Captura de pantalla extraída del vídeo de Carlos Coronado, Detail Textures in Unreal Engine 4 and INFERNIUM.
La actitud de aquellos artistas del siglo XIX, que renegaban de los avances de la ciencia y de su implementación en el arte, me recuerda un poco a esa misma inmovilidad que vemos hoy en las élites a la hora de expandir su idea de arte o de alta cultura. Como si artes clásicas como la pintura no hubiesen accedido a nuevos materiales o la música hubiese permanecido siempre ajena a la tecnología. De hecho, Berenger resume con precisión cómo el secado rápido de las pinturas acrílicas tras la Segunda Guerra Mundial supuso toda una revolución o cómo la música “perdió su pureza” cuando John Cage, en 1938, trucó las cuerdas de un piano con diversos materiales y propuso la composición basada en el azar (música electrónica).
Por su puesto, esta percepción elitista del arte no es nueva y varias voces del medio han denunciado lo absurdo de este desprecio a la cultura popular. En 2016, Steven L. Kent, autor de La gran historia de los videojuegos (2001), en una entrevista para El Cultural aseguró que los artistas ajenos al sector desdeñaban el videojuego y que incluso las élites habían «redefinido el arte para excluir la interactividad». En este sentido, Kent parecía sugerir que el desprestigio cultural del videojuego guardaba relación con la vieja distinción entre alta y baja cultura, entre lo que llamamos cultura de masas y la que acogen las élites. En esa línea apunta Daniel Aranda, profesor de Ciencias de la Información y de la Comunicación de la Universitat Oberta de Catalunya (UOC), asegurando que «lo que está mal visto es cualquier recurso cultural que no esté asociado a la alta cultura». A Aranda le preocupa el argumento de que solo es buen entretenimiento lo que se asocia a alta cultura y «lo que queda fuera es juzgado bajo el miedo social».
Esta obsesión por identificar lo que es o no es alta cultura no tiene la sana intención, como sería lógico, de delimitar un espacio o de crear una clasificación de productos, sino que solo sirve para emitir un juicio de valor. De esta manera, la asociación es sencilla: cuando se aparta al videojuego de la alta cultura, lo que se sugiere es que se trata de un arte menor. Se cae así en una categorización clasista que se aleja de lo que de verdad nos debería importar, que es tratar un contenido cultural desde su propia perspectiva cultural. Por eso, en vez de preguntarle al ministro si los videojuegos son cultura, como los toros, habría sido más interesante saber por qué no los tratamos como tal.

Tareas por resolver
- 1) Reproduce al pie de la letra el pasaje del fragmento sobre el videojuego y la alta cultura, todo lo que va desde "Esta obsesión por" hasta "tratamos como tal.".
- 2) Resume en dos oraciones el fragmento sobre el videojuego y la alta cultura.
Las entradas son material aparte, independiente del fragmento.

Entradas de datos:
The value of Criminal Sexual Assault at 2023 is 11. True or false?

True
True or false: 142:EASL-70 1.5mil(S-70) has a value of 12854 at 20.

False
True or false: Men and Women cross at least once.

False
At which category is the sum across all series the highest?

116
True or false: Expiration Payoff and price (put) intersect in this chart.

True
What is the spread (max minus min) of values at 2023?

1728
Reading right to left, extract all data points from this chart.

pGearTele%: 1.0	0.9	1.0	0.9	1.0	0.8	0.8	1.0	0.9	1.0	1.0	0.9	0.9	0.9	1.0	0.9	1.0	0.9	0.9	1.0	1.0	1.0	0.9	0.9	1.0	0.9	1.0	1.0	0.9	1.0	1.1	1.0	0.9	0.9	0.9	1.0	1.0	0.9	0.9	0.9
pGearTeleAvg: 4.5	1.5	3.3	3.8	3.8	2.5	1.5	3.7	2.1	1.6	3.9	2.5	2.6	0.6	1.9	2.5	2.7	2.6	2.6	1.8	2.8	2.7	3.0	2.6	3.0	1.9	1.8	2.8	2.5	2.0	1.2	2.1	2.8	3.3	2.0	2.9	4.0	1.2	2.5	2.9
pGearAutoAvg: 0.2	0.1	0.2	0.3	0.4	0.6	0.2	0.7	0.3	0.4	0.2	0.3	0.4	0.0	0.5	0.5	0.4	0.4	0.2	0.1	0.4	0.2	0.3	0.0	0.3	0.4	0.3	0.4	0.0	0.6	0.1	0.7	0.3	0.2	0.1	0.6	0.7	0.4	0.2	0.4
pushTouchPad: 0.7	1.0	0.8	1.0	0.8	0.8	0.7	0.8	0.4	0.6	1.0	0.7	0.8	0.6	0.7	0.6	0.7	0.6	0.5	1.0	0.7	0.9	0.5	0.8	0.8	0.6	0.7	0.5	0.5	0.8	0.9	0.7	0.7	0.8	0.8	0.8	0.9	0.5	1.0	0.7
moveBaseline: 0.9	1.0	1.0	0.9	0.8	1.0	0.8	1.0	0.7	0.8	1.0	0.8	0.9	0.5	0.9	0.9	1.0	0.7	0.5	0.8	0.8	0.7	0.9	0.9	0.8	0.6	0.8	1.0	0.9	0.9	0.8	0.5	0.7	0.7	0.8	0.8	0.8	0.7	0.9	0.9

Resultados por tarea
- 1)
Esta obsesión por identificar lo que es o no es alta cultura no tiene la sana intención, como sería lógico, de delimitar un espacio o de crear una clasificación de productos, sino que solo sirve para emitir un juicio de valor. De esta manera, la asociación es sencilla: cuando se aparta al videojuego de la alta cultura, lo que se sugiere es que se trata de un arte menor. Se cae así en una categorización clasista que se aleja de lo que de verdad nos debería importar, que es tratar un contenido cultural desde su propia perspectiva cultural. Por eso, en vez de preguntarle al ministro si los videojuegos son cultura, como los toros, habría sido más interesante saber por qué no los tratamos como tal.

- 2) Las élites actuales muestran la misma inmovilidad a la hora de expandir su idea de arte que los artistas del siglo XIX que renegaban de la ciencia, y voces como Steven L. Kent y Daniel Aranda han denunciado el desprecio al videojuego y a todo recurso cultural no asociado a la alta cultura. Apartar el videojuego de la alta cultura solo sirve para emitir un juicio de valor clasista que lo presenta como un arte menor, cuando lo importante sería tratarlo desde su propia perspectiva cultural.